--- Goal of the exercise ---
Please transcribe the material below word for word, starting at its very first line and ending with the line that contains "Studenții mai pot merge cu tren", including that line.

========================================================================

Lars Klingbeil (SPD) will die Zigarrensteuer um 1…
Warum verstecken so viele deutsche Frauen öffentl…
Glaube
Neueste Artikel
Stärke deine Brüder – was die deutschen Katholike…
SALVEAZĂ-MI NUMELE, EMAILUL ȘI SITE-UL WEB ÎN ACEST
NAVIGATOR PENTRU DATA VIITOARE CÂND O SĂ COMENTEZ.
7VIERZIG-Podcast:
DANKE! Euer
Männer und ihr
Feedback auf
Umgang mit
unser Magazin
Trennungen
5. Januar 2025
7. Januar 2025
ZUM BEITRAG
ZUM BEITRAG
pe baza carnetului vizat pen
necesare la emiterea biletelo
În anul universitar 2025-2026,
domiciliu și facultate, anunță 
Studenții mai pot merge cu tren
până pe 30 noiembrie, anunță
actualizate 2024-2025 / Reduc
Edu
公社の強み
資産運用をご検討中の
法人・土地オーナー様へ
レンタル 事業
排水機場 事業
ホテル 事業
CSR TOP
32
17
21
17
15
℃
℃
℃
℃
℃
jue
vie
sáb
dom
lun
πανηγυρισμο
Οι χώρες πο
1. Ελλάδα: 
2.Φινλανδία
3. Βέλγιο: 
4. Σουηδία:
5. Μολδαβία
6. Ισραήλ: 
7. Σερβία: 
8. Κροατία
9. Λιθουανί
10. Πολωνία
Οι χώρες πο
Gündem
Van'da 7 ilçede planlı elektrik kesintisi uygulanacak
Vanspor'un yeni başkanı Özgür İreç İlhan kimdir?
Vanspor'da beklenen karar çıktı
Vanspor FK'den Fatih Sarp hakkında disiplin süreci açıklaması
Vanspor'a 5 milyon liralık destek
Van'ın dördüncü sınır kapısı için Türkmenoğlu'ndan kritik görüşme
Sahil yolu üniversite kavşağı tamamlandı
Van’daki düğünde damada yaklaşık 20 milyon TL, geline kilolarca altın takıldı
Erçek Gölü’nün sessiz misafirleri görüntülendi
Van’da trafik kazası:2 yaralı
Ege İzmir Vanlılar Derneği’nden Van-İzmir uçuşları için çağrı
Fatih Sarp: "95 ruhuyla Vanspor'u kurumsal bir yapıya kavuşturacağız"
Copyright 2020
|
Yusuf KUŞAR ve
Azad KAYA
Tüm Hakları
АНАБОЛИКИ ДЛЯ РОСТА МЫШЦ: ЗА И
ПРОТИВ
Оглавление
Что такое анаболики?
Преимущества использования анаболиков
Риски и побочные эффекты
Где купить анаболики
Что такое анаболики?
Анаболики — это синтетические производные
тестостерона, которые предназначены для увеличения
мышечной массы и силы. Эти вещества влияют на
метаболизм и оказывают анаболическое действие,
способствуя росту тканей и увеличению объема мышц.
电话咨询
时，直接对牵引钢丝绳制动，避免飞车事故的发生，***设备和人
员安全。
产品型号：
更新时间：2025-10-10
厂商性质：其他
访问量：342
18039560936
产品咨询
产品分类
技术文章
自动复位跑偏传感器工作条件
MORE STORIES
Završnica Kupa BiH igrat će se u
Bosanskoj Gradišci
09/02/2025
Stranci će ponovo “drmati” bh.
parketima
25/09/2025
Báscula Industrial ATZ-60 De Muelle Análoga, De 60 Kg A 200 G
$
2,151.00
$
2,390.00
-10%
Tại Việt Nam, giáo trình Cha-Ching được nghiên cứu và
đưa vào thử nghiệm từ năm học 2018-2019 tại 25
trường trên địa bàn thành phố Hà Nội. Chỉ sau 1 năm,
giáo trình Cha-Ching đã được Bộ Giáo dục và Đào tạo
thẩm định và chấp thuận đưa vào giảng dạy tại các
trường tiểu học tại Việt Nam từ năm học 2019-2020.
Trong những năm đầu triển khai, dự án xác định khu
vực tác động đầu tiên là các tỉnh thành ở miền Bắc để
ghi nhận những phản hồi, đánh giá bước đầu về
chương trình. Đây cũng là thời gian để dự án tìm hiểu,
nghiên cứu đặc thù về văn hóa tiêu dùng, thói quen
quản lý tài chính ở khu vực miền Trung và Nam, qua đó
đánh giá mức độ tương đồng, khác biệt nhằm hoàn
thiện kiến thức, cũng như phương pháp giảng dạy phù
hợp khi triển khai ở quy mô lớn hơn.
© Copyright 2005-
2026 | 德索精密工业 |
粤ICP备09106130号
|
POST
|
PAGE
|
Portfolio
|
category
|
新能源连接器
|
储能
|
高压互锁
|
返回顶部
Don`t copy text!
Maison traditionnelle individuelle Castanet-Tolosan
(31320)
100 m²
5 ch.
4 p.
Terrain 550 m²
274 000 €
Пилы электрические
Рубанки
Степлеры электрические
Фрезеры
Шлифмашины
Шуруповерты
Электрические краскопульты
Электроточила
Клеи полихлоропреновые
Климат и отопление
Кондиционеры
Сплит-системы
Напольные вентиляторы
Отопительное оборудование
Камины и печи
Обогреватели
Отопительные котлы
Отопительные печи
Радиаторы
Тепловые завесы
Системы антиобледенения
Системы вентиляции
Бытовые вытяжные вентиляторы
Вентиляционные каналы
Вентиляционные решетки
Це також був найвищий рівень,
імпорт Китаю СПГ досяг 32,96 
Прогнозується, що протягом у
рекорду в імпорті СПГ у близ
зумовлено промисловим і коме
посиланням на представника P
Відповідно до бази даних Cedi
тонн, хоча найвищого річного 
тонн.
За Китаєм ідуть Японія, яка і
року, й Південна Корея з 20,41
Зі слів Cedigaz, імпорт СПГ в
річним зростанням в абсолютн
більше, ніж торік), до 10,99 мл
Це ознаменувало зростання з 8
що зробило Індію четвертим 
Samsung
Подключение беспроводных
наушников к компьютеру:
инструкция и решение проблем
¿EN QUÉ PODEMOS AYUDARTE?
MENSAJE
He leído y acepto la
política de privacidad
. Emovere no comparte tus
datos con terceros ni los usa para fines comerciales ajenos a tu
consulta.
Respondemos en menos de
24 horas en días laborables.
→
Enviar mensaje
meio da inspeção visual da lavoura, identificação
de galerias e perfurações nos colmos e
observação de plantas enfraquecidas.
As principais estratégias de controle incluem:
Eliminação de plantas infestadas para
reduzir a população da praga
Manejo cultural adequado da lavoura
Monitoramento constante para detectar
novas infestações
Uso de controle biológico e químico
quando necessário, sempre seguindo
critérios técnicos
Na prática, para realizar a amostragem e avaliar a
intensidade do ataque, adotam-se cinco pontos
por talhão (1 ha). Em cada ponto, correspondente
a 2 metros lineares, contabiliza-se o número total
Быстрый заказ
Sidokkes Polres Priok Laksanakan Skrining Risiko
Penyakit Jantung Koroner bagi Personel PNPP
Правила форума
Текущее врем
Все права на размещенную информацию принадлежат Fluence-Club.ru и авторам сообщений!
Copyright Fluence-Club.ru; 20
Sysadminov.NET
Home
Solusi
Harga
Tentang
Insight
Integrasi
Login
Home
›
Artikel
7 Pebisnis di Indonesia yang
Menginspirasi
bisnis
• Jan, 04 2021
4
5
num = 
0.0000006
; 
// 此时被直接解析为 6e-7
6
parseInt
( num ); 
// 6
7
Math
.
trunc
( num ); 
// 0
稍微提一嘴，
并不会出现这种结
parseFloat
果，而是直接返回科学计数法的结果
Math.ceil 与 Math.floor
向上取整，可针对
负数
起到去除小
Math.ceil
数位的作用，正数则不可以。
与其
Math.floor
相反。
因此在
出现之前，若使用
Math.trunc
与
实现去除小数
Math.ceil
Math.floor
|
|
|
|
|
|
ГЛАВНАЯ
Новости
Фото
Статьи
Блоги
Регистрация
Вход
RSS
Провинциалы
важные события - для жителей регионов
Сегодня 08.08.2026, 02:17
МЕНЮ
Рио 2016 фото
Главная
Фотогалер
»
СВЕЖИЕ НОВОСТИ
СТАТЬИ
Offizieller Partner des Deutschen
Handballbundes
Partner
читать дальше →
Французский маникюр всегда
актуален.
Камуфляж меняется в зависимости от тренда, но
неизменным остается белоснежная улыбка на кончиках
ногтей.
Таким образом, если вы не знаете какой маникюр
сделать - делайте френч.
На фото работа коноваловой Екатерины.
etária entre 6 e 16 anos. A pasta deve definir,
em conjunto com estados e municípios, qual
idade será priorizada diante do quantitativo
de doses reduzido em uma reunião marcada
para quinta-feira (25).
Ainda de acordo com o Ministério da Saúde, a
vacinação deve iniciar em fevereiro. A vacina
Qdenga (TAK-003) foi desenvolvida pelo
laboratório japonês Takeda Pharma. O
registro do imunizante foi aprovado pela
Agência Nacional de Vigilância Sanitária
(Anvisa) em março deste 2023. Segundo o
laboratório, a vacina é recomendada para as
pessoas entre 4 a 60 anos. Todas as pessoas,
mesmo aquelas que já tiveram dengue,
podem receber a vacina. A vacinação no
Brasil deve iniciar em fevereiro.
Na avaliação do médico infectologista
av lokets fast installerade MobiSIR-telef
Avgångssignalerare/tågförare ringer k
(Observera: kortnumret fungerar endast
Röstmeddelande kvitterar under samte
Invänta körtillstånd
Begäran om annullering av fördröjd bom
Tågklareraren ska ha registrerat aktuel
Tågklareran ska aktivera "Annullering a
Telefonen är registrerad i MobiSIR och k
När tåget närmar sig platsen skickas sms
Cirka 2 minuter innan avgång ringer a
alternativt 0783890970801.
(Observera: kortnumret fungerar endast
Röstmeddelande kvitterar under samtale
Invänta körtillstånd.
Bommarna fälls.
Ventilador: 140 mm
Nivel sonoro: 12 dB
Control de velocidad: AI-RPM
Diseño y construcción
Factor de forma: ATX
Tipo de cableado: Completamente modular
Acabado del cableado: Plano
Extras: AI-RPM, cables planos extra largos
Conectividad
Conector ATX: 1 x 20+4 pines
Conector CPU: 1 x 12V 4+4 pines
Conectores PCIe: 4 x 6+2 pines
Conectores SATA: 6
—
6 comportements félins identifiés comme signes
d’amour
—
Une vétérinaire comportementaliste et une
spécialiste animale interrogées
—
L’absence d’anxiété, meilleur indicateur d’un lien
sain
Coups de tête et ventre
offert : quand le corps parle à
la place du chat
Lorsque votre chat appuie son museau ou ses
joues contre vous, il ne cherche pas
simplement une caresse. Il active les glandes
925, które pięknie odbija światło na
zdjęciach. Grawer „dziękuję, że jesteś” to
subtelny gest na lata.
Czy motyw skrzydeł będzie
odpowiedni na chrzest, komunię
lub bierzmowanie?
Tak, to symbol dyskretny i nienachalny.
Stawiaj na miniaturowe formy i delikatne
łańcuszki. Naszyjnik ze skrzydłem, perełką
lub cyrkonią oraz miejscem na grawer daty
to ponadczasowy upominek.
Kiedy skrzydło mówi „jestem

========================================================================

--- Result ---
Lars Klingbeil (SPD) will die Zigarrensteuer um 1…
Warum verstecken so viele deutsche Frauen öffentl…
Glaube
Neueste Artikel
Stärke deine Brüder – was die deutschen Katholike…
SALVEAZĂ-MI NUMELE, EMAILUL ȘI SITE-UL WEB ÎN ACEST
NAVIGATOR PENTRU DATA VIITOARE CÂND O SĂ COMENTEZ.
7VIERZIG-Podcast:
DANKE! Euer
Männer und ihr
Feedback auf
Umgang mit
unser Magazin
Trennungen
5. Januar 2025
7. Januar 2025
ZUM BEITRAG
ZUM BEITRAG
pe baza carnetului vizat pen
necesare la emiterea biletelo
În anul universitar 2025-2026,
domiciliu și facultate, anunță 
Studenții mai pot merge cu tren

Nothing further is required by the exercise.